Task item
Each entry below should be output exactly, apart from its images.

Data entries
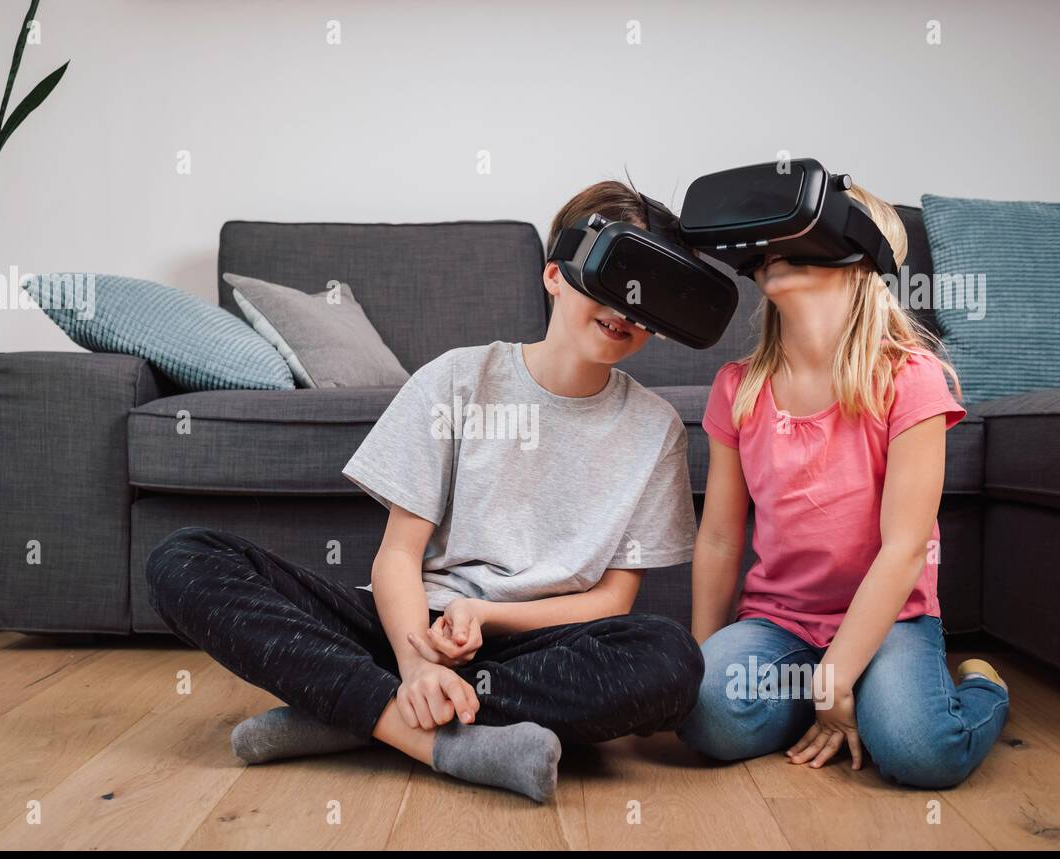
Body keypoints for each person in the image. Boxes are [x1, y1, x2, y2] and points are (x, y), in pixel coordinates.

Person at [147, 181, 703, 802]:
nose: (625, 306)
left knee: (669, 659)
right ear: (554, 274)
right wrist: (414, 662)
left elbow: (611, 603)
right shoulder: (459, 379)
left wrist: (488, 616)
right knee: (185, 557)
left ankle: (352, 713)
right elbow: (398, 556)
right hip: (408, 625)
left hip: (534, 639)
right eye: (612, 276)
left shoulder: (656, 431)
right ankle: (422, 730)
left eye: (648, 294)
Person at [677, 184, 1009, 788]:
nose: (779, 249)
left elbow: (905, 547)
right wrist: (698, 668)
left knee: (920, 753)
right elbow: (722, 539)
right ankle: (836, 696)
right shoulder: (738, 388)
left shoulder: (909, 378)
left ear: (860, 260)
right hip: (781, 622)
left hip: (891, 623)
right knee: (703, 717)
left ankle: (980, 686)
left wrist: (835, 677)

The completed task
Body keypoints for each person in the image. Boxes are [x1, y1, x2, y2] and points are (x, y), in pixel coordinates.

Person at [147, 181, 703, 802]:
nose: (625, 306)
left knee: (669, 659)
right ear: (554, 274)
right wrist: (414, 662)
left elbow: (611, 603)
right shoulder: (459, 379)
left wrist: (488, 616)
right knee: (185, 557)
left ankle: (352, 713)
right elbow: (398, 556)
right hip: (408, 625)
left hip: (534, 639)
right eye: (612, 276)
left shoulder: (656, 431)
right ankle: (422, 730)
left eye: (648, 294)
Person at [677, 184, 1009, 788]:
nose: (779, 249)
left elbow: (905, 547)
right wrist: (698, 668)
left knee: (920, 753)
right elbow: (722, 539)
right ankle: (836, 696)
right shoulder: (738, 388)
left shoulder: (909, 378)
left ear: (860, 260)
right hip: (781, 622)
left hip: (891, 623)
right knee: (703, 717)
left ankle: (980, 686)
left wrist: (835, 677)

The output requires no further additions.